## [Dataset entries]
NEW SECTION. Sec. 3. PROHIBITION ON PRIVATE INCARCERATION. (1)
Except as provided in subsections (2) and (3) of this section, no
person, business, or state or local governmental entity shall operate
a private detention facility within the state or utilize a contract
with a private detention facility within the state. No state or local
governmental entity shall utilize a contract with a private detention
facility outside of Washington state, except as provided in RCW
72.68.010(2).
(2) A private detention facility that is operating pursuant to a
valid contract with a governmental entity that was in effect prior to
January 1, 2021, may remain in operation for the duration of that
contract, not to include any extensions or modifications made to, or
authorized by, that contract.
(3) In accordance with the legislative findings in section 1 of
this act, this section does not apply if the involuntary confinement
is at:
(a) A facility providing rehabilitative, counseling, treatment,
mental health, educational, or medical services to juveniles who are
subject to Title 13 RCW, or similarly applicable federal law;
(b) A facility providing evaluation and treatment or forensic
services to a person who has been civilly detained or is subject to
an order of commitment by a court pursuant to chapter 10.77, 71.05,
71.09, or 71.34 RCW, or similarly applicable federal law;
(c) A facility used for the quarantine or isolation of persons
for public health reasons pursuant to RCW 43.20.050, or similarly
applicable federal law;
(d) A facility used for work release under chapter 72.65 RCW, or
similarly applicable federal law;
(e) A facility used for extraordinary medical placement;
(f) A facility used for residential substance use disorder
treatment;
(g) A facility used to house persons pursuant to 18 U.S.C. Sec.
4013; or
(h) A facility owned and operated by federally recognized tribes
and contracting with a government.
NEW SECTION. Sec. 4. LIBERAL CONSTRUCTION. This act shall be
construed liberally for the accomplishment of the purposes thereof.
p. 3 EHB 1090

--

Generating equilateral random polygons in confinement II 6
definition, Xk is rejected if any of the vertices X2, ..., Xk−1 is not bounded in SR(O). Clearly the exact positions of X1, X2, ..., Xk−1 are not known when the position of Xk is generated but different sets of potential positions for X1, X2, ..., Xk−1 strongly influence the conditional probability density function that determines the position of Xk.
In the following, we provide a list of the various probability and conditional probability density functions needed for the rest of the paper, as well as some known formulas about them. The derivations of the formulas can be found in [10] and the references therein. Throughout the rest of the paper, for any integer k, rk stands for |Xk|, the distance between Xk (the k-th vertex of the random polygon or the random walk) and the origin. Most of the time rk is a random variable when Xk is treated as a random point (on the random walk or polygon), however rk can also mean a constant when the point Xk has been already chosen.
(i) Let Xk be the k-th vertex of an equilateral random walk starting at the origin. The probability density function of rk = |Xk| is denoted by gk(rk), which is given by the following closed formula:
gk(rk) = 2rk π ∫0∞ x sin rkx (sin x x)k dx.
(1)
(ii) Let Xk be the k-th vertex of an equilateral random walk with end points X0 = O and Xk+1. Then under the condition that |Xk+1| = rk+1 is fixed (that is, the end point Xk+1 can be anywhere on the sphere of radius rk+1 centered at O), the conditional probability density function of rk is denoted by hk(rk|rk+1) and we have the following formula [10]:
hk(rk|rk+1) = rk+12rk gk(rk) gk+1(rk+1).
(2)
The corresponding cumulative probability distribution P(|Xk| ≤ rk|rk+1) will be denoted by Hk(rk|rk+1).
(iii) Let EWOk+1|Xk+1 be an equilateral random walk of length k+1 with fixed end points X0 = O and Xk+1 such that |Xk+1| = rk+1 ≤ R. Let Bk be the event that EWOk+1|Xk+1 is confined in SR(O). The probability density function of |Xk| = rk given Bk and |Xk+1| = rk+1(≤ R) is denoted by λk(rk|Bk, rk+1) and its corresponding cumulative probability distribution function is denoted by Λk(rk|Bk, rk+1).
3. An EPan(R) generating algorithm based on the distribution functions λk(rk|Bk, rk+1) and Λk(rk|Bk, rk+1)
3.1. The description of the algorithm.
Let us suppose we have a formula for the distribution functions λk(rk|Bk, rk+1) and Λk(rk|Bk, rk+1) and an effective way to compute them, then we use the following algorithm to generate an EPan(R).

==

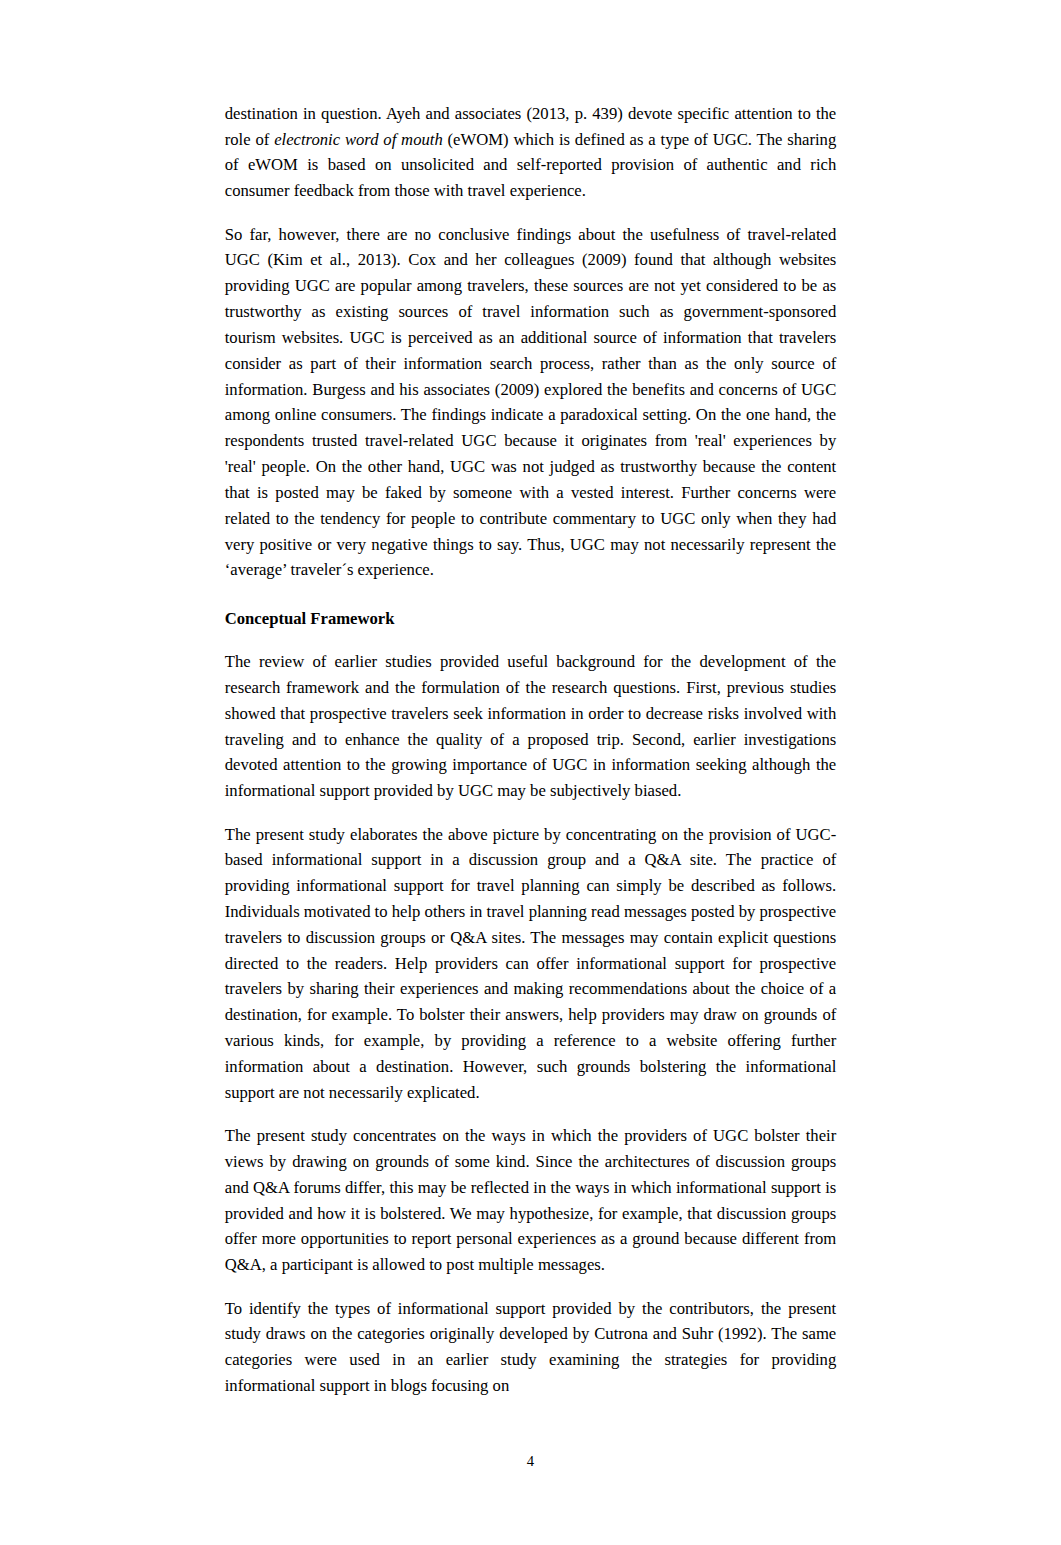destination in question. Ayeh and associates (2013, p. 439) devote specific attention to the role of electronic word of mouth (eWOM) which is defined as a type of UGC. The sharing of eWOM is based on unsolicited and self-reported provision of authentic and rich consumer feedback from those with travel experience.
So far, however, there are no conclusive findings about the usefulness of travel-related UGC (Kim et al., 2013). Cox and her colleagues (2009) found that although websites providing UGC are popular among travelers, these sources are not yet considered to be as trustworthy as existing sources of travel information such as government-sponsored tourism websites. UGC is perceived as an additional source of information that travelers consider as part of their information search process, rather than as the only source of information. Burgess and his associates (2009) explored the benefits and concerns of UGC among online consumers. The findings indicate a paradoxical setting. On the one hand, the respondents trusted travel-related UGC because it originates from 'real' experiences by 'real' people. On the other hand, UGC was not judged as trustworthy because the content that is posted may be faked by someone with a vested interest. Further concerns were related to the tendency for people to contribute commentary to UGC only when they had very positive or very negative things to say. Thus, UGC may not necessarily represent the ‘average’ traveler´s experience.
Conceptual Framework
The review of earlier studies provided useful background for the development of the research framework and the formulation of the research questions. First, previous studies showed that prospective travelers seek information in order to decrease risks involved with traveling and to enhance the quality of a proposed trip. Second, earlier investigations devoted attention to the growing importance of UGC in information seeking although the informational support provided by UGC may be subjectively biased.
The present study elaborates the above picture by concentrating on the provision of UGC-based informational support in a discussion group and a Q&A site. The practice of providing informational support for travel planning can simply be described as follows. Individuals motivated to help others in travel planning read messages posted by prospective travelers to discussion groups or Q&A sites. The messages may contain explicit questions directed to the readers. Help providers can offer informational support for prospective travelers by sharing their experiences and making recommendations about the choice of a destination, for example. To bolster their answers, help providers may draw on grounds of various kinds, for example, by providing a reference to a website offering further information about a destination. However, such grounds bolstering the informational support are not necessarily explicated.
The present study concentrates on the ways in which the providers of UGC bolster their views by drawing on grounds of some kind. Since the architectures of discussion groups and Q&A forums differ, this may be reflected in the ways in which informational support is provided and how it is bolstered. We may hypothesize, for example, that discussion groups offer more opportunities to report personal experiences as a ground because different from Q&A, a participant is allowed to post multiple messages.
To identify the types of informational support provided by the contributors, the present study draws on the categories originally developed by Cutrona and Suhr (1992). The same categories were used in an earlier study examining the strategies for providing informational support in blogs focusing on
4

## [Task to carry out]
Report every line above that has the string "algorithm" in it.

## [Expected answer]
3. An EPan(R) generating algorithm based on the distribution functions λk(rk|Bk, rk+1) and Λk(rk|Bk, rk+1)
3.1. The description of the algorithm.
Let us suppose we have a formula for the distribution functions λk(rk|Bk, rk+1) and Λk(rk|Bk, rk+1) and an effective way to compute them, then we use the following algorithm to generate an EPan(R).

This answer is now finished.